The marketing machine for Nimrod Antal and Robert Rodriguez’ Predators very much wanted to play up an exponential increase to the threat, just like the upscaling from Alien to Aliens. At 01:25 in this promo, Adrien Brody is quite clearly targeted by 14 separate weapons. But how many Predators appear in the film? A grand total of four. Which is surely actionable under the Trade Desriptions Act. Or something.

Black Christmas

This clip for Glen Morgan’s slasher remake is particularly disingenuous. Scenes that end up getting deleted in the final cut are one thing, but most of the quick-cut onslaught at the climax of this trailer consists of glimpses of 3-second shots produced only for the trailer in a reshoot session. The girl under the ice, the actress getting pulled backwards by Christmas lights, and the hatchet man on the ceiling at the very end are nowhere to be seen in the actual movie.

The Golden Compass

About three minutes into this extended preview are snippets from a much-extended scene in the Magesterium between Derek Jacobi and Simon McBurney. As well as the dialogue, you can also see some text on the Magesterium’s logo as McBurney walks over it. It reads "vinica ecclesia super omnia": "one church over all". That text was scrubbed from the final cut, indicating a studio not at all comfortable with even the meagre religious aspects that survived into the film from Philip Pullman’s controversial novels.

Paranormal Activity 3

The motherload of not-in-the-film trailer scenes, Paranormal Activity 3’s campaign seemed to be advertising a completely different movie to the one that was released.

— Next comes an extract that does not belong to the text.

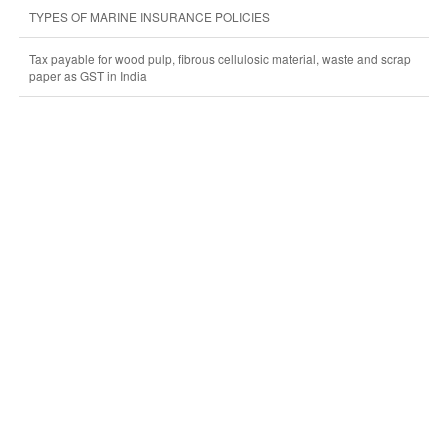
TYPES OF MARINE INSURANCE POLICIES
Tax payable for wood pulp, fibrous cellulosic material, waste and scrap
paper as GST in India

Most seen was the first promo, in which the girls play the Bloody Mary game and apparently summon up a female entity. A different version of that kind of survives in the film, with switched-out characters and no ghost. The second trailer{ =nofollow}, meanwhile, includes scenes of a supernaturally enhanced knocking game, a flying glass of water, and a bespectacled, beleaguered investigator whose whole role seems to have been cut.

The Bourne Legacy

This trailer cheekily crashes some separate scenes together to tease different inferences and implications than are actually in the film. But there’s also a new line that we don’t hear elsewhere, as Aaron Cross, inheritor of the next phase in the programme that produced Jason Bourne’s enhancements, promises, "I’m not just a science project, Doc."

Shaft

Post-production editing room decisions for John Singleton’s update of the classic blaxploitation series saw Jeffrey Wright emerge as more of an antagonist than nominal villain Christian Bale. Hence, the film lost a Jackson/Bale fist-fight (not the punch that lands Shaft in trouble at the start, another one) but you can still catch a glimpse here at 01:50.